La téléga continua sa route. Tout à coup le véhicule éprouva une forte secousse et comme un mouvement de recul. Un des chevaux s’était cabré violemment, et les deux autres, se jetant de côté, témoignaient une vive frayeur.
– Les loups ! les loups ! cria le moujik.
M. de Morlux regarda et vit alors des ombres noires qui galopaient aux deux côtés du traîneau. Il saisit vivement un des fusils. Mais Hermann l’arrêta.
– Ne tirez pas, dit-il, ne tirez pas.
Le moujik enleva ses chevaux d’un vigoureux coup de fouet et la téléga repartit.
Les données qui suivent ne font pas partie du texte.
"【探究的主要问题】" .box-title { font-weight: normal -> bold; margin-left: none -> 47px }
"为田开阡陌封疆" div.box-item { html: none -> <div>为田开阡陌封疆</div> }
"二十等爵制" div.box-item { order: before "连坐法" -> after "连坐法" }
Pendant une heure, les chevaux frémissants, secouant leur crinière emmêlée, jetant par les naseaux une vapeur que la lueur du fanal faisait ressembler à des flammes qui galopaient aux deux côtés du traîneau.
– Ne tirez pas ! disait toujours Hermann.
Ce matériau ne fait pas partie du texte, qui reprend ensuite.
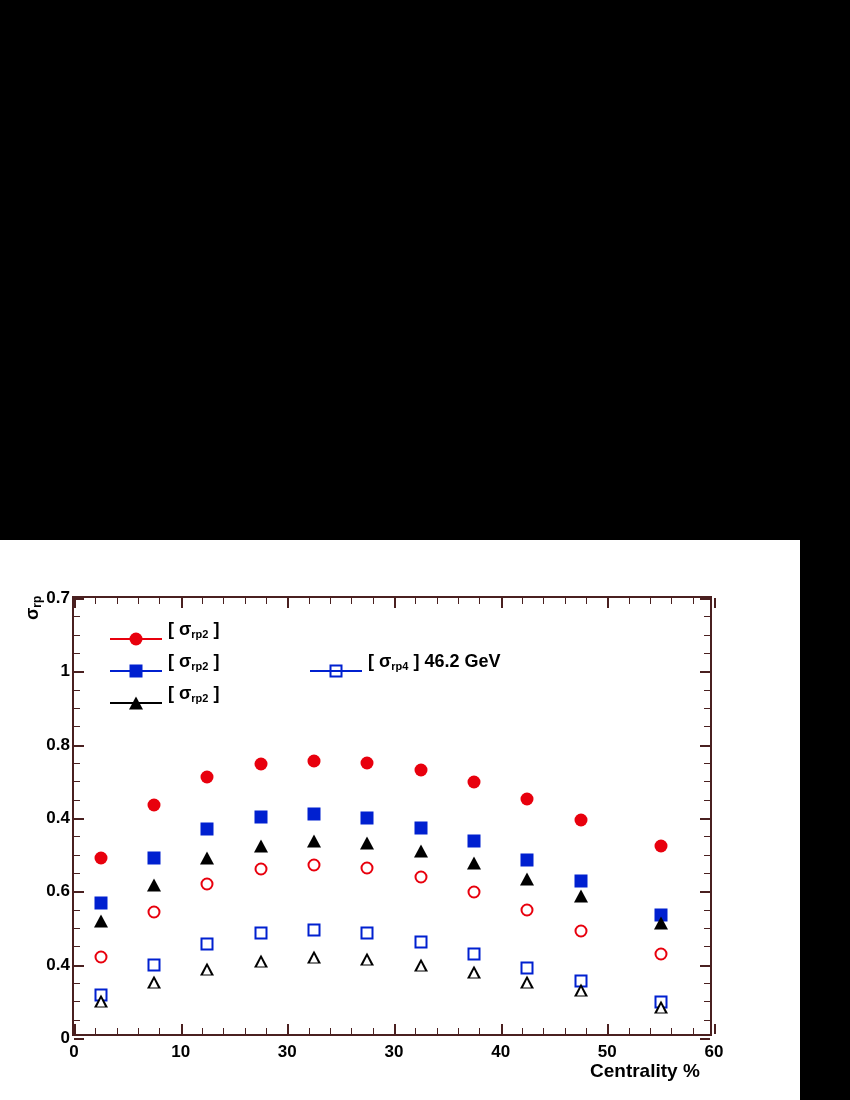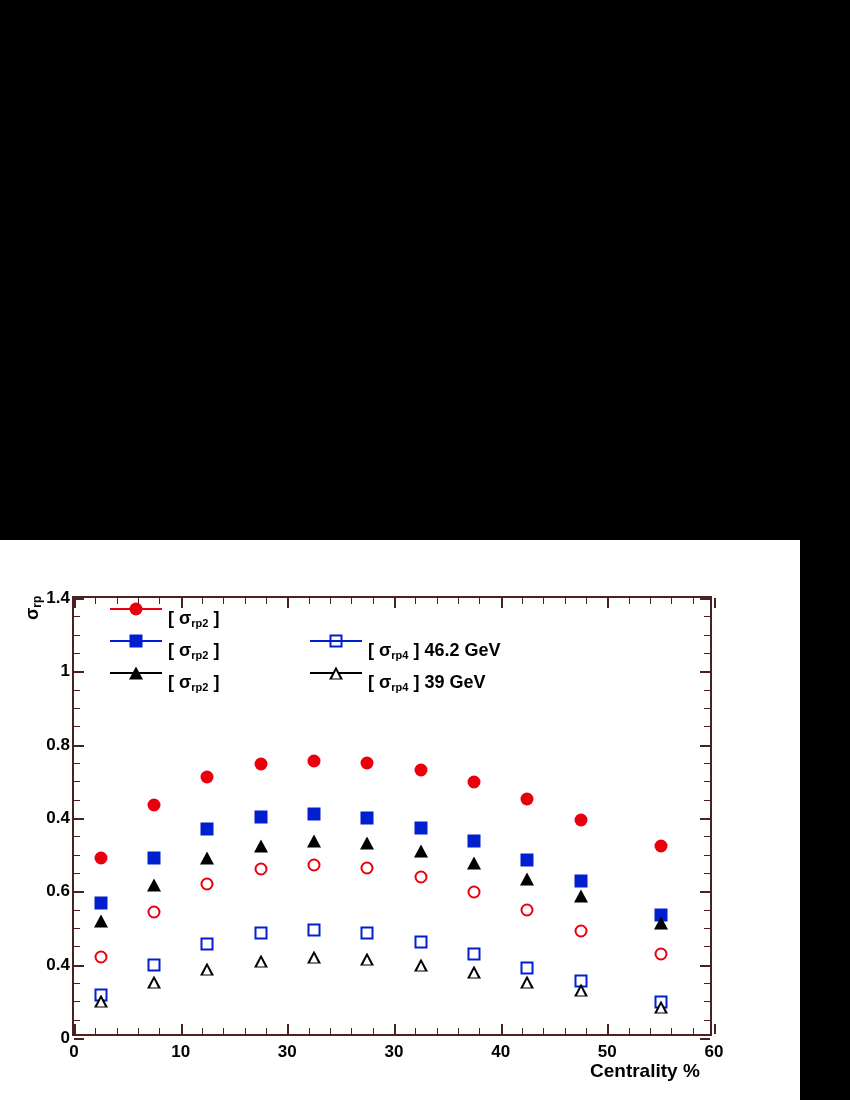"1.4" div.tick-y { text: 1.4 -> 0.7 }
– Ne tirez pas ! répétait le moujik.
Les loups se tenaient à distance, hors de la portée du cercle de lumière qu’ils paraissaient redouter beaucoup. Et M. de Morlux, malgré l’envie qu’il en avait, ne touchait pas aux fusils. Mais il vint un moment où les loups devinrent plus hardis et se rapprochèrent. L’un deux osa entrer dans le cercle, et se trouva en pleine lumière. C’était un magnifique animal au poil long et soyeux, et dont la queue en panache balayait fièrement la neige. M. de Morlux se prit à le considérer avec une sorte d’admiration. Puis les instincts du chasseur l’emportèrent, et il s’écria :
– Tant pis pour lui !
En même temps et avant qu’Hermann eût pu l’en empêcher, il épaula et fit feu. Le loup tomba en hurlant, et se roula dans la neige. Les chevaux hennirent et précipitèrent leur course. Le moujik blasphéma et Hermann dit à M. de Morlux :
– Maintenant il va falloir continuer jusqu’à ce que nous trouvions une maison ou un village.
Et il montrait les loups qui s’étaient jetés sur le loup blessé et le déchiraient tout vivant encore.